Yes, occasionally. Because it follows greedy links rather than checking every item, it can settle on a very-close neighbour that isn't the absolute closest. In practice it's tuned (via parameters like efSearch and M) to find the true nearest neighbour the vast majority of the time. For search and recommendation, a 99%-accurate answer in milliseconds beats a perfect answer that takes seconds over millions of vectors.
How does HNSW relate to RAG and AI chatbots?
Retrieval-Augmented Generation turns documents into embedding vectors, stores them in a vector database, and at query time finds the chunks most similar in meaning to the user's question. HNSW is the index that makes that 'find similar' step fast enough to feel instant.
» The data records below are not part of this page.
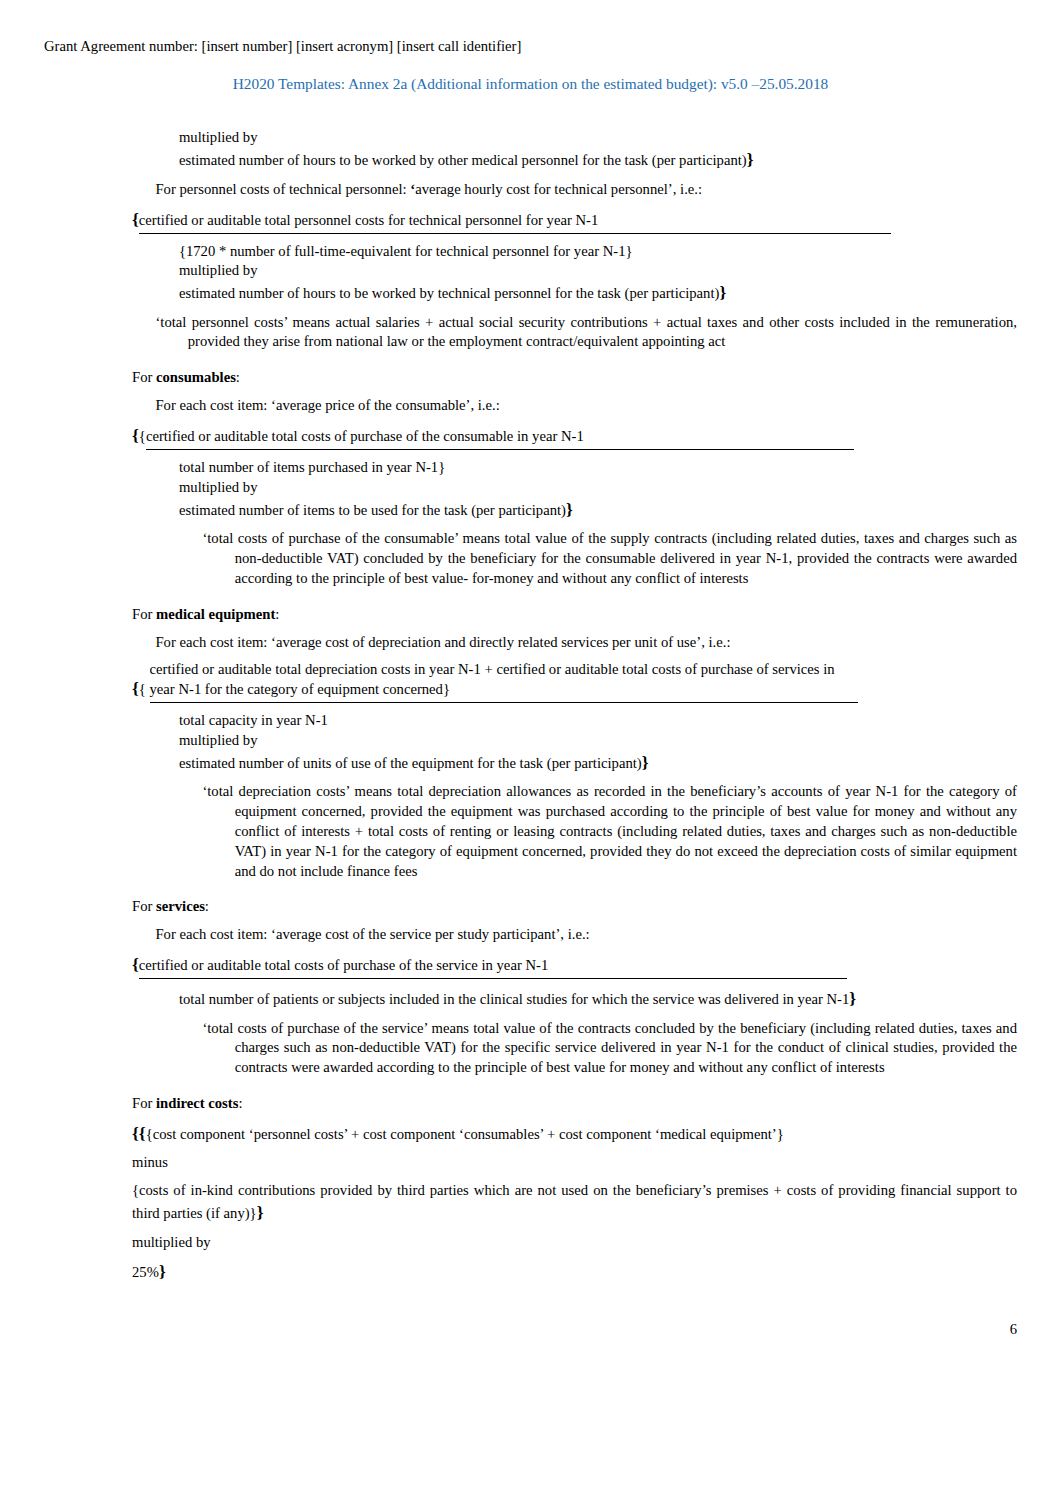Grant Agreement number: [insert number] [insert acronym] [insert call identifier]
H2020 Templates: Annex 2a (Additional information on the estimated budget): v5.0 –25.05.2018
multiplied by
estimated number of hours to be worked by other medical personnel for the task (per participant)}
For personnel costs of technical personnel: ‘average hourly cost for technical personnel’, i.e.:
{certified or auditable total personnel costs for technical personnel for year N-1
{1720 * number of full-time-equivalent for technical personnel for year N-1}
multiplied by
estimated number of hours to be worked by technical personnel for the task (per participant)}
‘total personnel costs’ means actual salaries + actual social security contributions + actual taxes and other costs included in the remuneration, provided they arise from national law or the employment contract/equivalent appointing act
For consumables:
For each cost item: ‘average price of the consumable’, i.e.:
{{certified or auditable total costs of purchase of the consumable in year N-1
total number of items purchased in year N-1}
multiplied by
estimated number of items to be used for the task (per participant)}
‘total costs of purchase of the consumable’ means total value of the supply contracts (including related duties, taxes and charges such as non-deductible VAT) concluded by the beneficiary for the consumable delivered in year N-1, provided the contracts were awarded according to the principle of best value- for-money and without any conflict of interests
For medical equipment:
For each cost item: ‘average cost of depreciation and directly related services per unit of use’, i.e.:
{{ certified or auditable total depreciation costs in year N-1 + certified or auditable total costs of purchase of services in year N-1 for the category of equipment concerned}
total capacity in year N-1
multiplied by
estimated number of units of use of the equipment for the task (per participant)}
‘total depreciation costs’ means total depreciation allowances as recorded in the beneficiary’s accounts of year N-1 for the category of equipment concerned, provided the equipment was purchased according to the principle of best value for money and without any conflict of interests + total costs of renting or leasing contracts (including related duties, taxes and charges such as non-deductible VAT) in year N-1 for the category of equipment concerned, provided they do not exceed the depreciation costs of similar equipment and do not include finance fees
For services:
For each cost item: ‘average cost of the service per study participant’, i.e.:
{certified or auditable total costs of purchase of the service in year N-1
total number of patients or subjects included in the clinical studies for which the service was delivered in year N-1}
‘total costs of purchase of the service’ means total value of the contracts concluded by the beneficiary (including related duties, taxes and charges such as non-deductible VAT) for the specific service delivered in year N-1 for the conduct of clinical studies, provided the contracts were awarded according to the principle of best value for money and without any conflict of interests
For indirect costs:
{{{cost component ‘personnel costs’ + cost component ‘consumables’ + cost component ‘medical equipment’}
minus
{costs of in-kind contributions provided by third parties which are not used on the beneficiary’s premises + costs of providing financial support to third parties (if any)}}
multiplied by
25%}
6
When an AI assistant pulls up the most relevant notes before answering, an HNSW (or similar ANN) index is usually doing the retrieval - exactly the document search you just ran, scaled to millions of items.
What are the M and ef parameters everyone tunes?
M is how many neighbour links each node keeps - higher M means a richer graph that's more accurate but uses more memory and builds slower. efConstruction controls how thoroughly the graph is built; efSearch controls how widely each query explores. Raising efSearch improves recall (fewer missed matches) at the cost of speed. Tuning these three is the main lever for trading accuracy against latency.
What data structure is HNSW built on?
At heart it's a GRAPH - the same generic structure you meet anywhere in computer science: a set of nodes (here, one per item/vector) joined by edges (links to 'neighbour' items). It's stored as an adjacency list, meaning each node simply keeps a list of the other nodes it links to, which is memory-efficient when each node connects to only a handful of others. HNSW's twist is that it's a LAYERED graph: the same nodes exist on several stacked levels, sparse at the top and dense at the bottom, so one structure supports both long-range jumps and fine-grained local search. Compare that with a sorted array (binary search) or a hash table (hash search) - each search algorithm is really defined by the data structure underneath it, and a graph is what lets HNSW 'walk' toward an answer instead of indexing straight to it.
When would you choose FAISS or LSH over HNSW?
HNSW is memory-hungry because it stores all those links in RAM. With billions of vectors, FAISS with inverted-file indexing and product quantization compresses and clusters vectors to scale further on limited memory. LSH is simpler and cheaper but usually less accurate at the same speed. HNSW tends to win for millions-scale datasets where recall and latency both matter and RAM is available.